- [Stored data entries]:
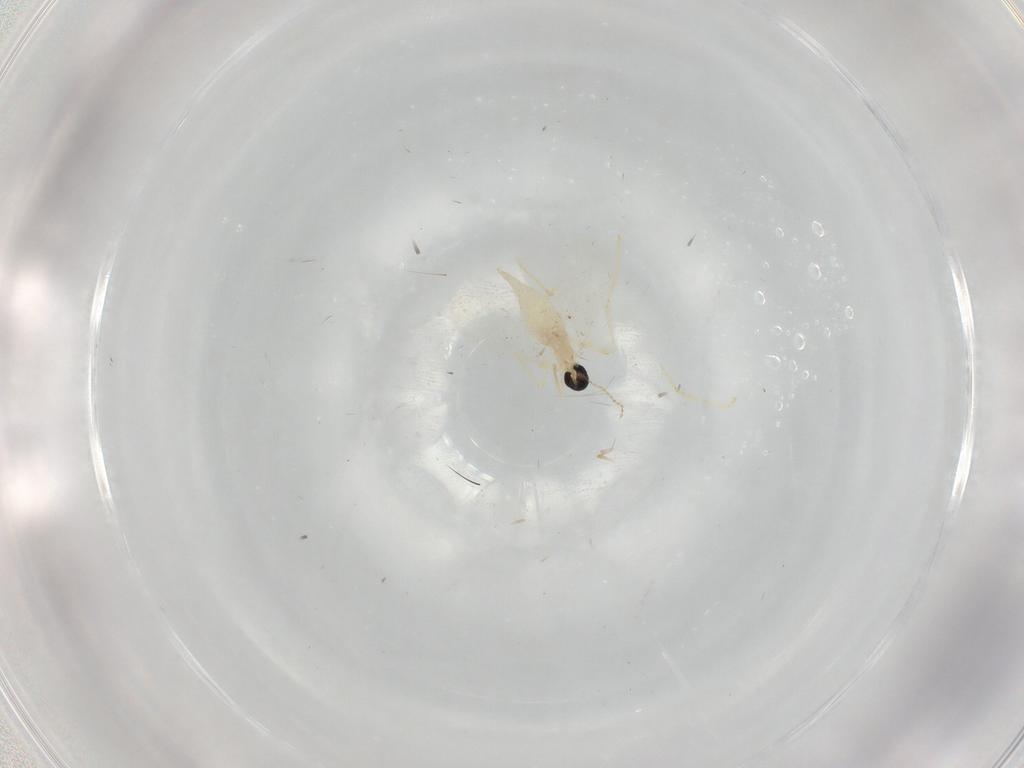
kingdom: Animalia
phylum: Arthropoda
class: Insecta
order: Diptera
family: Cecidomyiidae
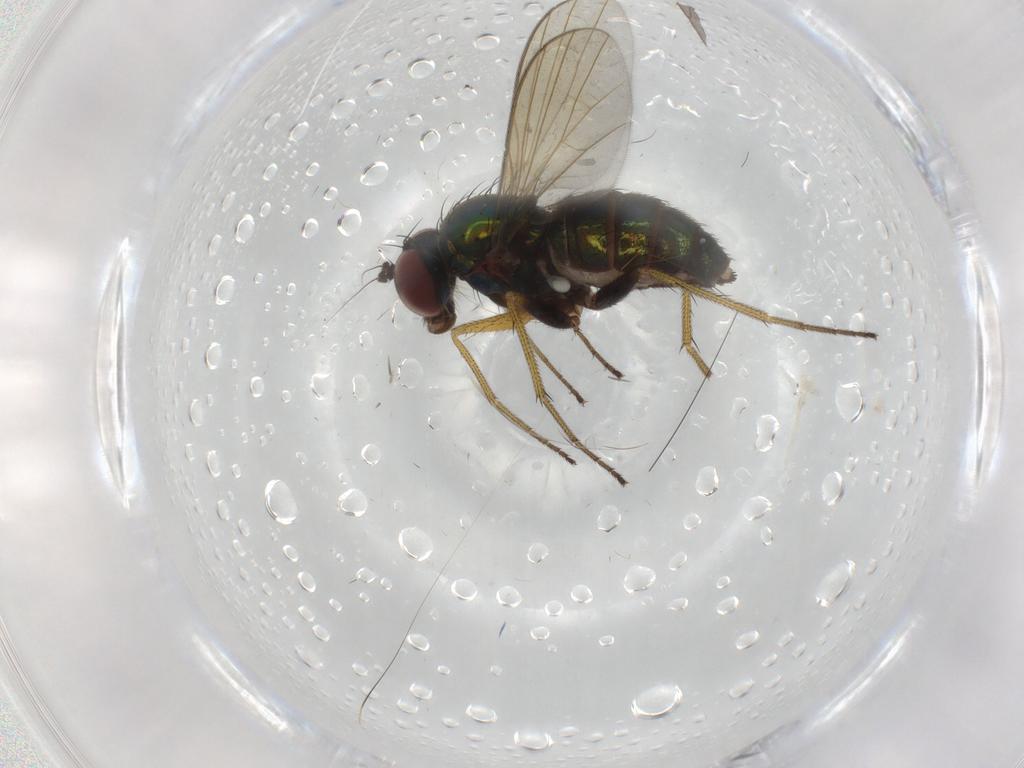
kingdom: Animalia
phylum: Arthropoda
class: Insecta
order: Diptera
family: Dolichopodidae
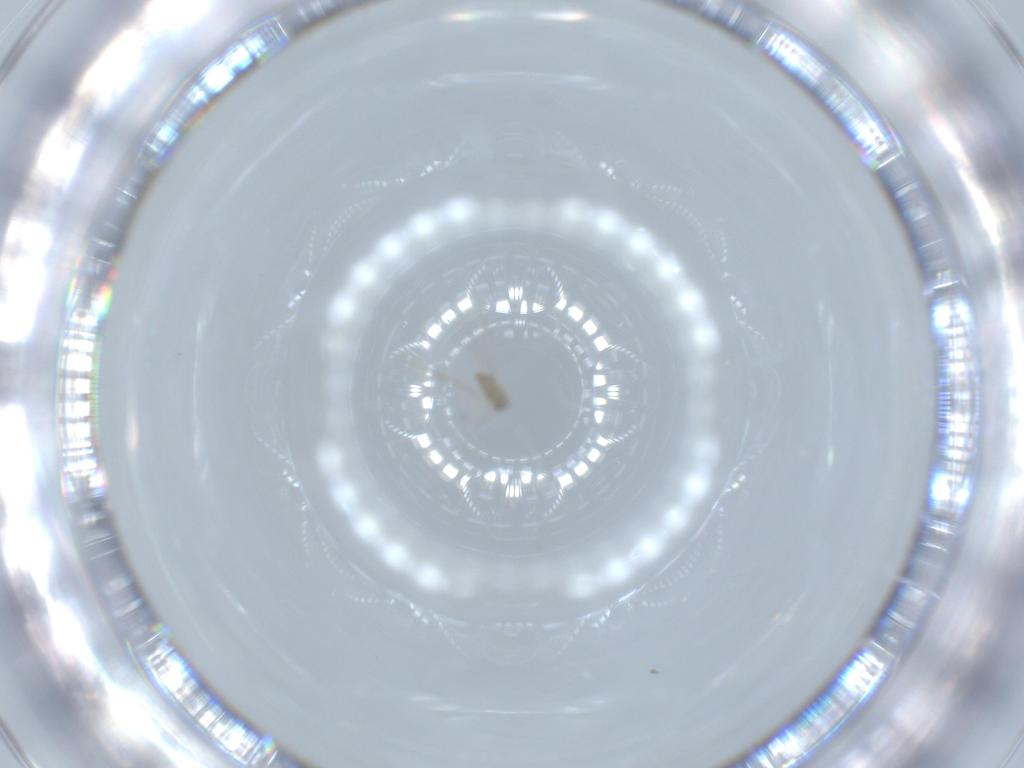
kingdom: Animalia
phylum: Arthropoda
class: Insecta
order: Diptera
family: Cecidomyiidae
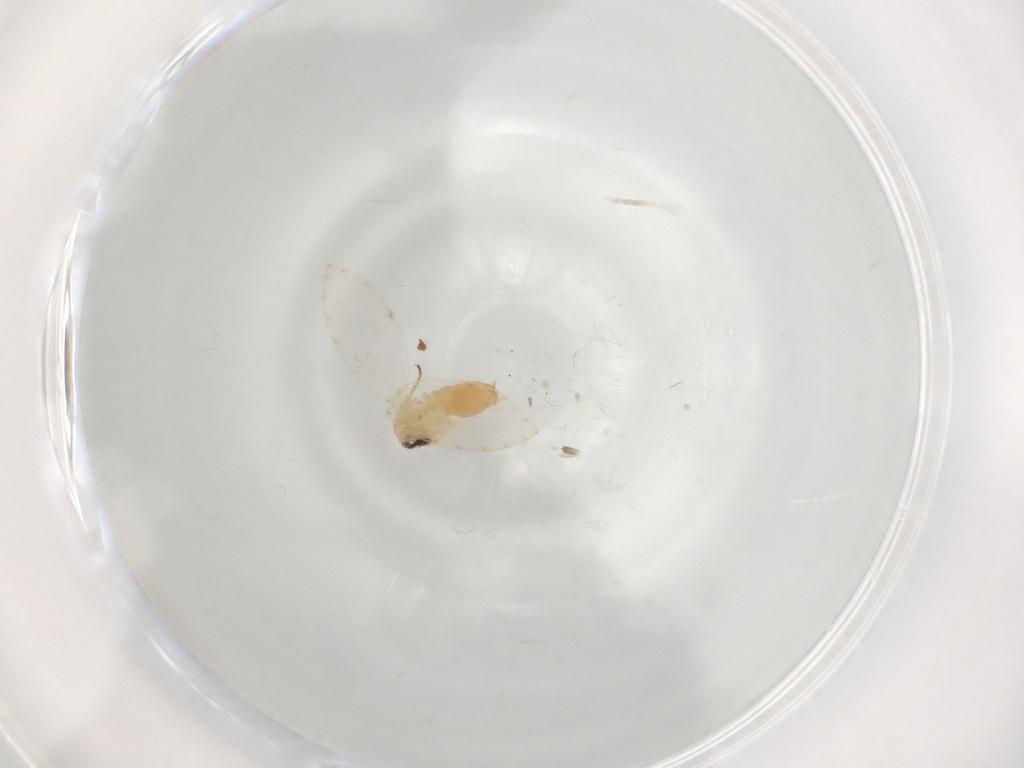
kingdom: Animalia
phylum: Arthropoda
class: Insecta
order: Diptera
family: Psychodidae
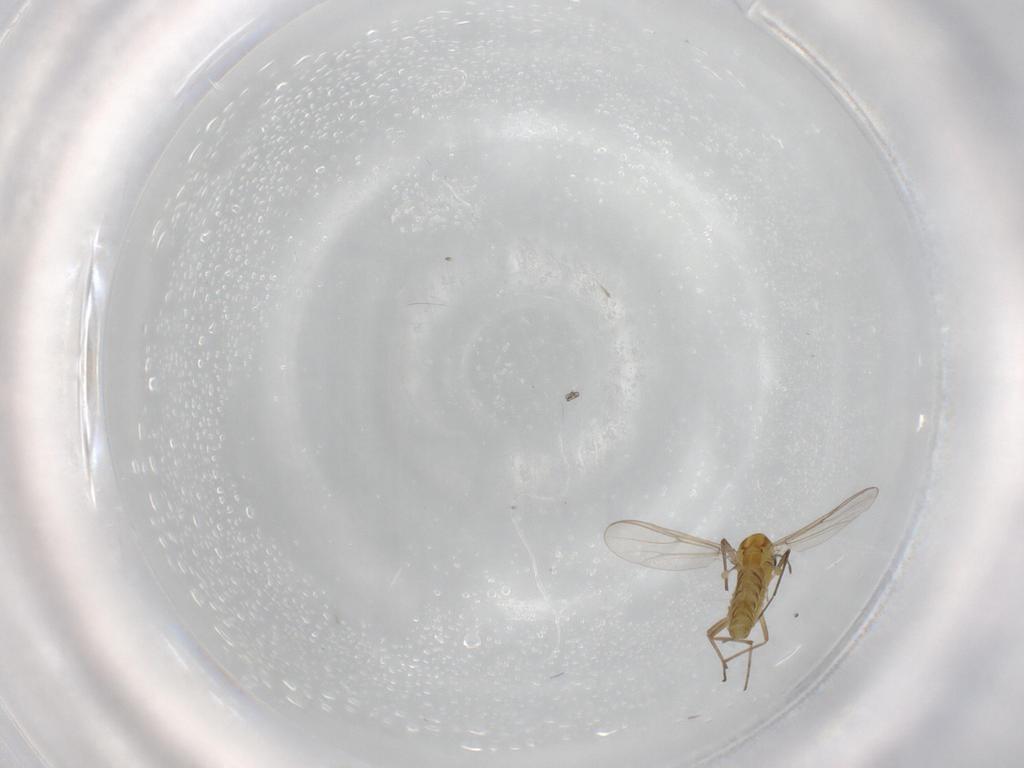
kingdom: Animalia
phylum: Arthropoda
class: Insecta
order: Diptera
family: Chironomidae
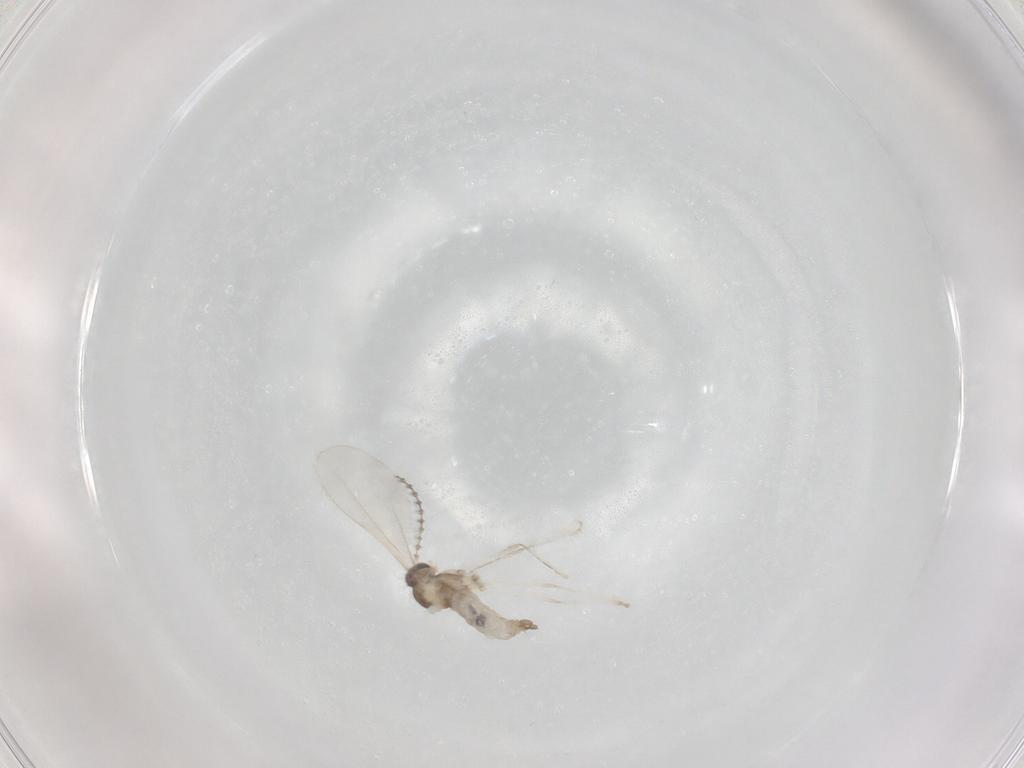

- [Work instructions]:
Output every line of the records above as a JSON list of strings, with one string per line and no blank lines. Leave the pictures out.

- [Written response]:
[
  "kingdom: Animalia",
  "phylum: Arthropoda",
  "class: Insecta",
  "order: Diptera",
  "family: Cecidomyiidae",
  "kingdom: Animalia",
  "phylum: Arthropoda",
  "class: Insecta",
  "order: Diptera",
  "family: Dolichopodidae",
  "kingdom: Animalia",
  "phylum: Arthropoda",
  "class: Insecta",
  "order: Diptera",
  "family: Cecidomyiidae",
  "kingdom: Animalia",
  "phylum: Arthropoda",
  "class: Insecta",
  "order: Diptera",
  "family: Psychodidae",
  "kingdom: Animalia",
  "phylum: Arthropoda",
  "class: Insecta",
  "order: Diptera",
  "family: Chironomidae"
]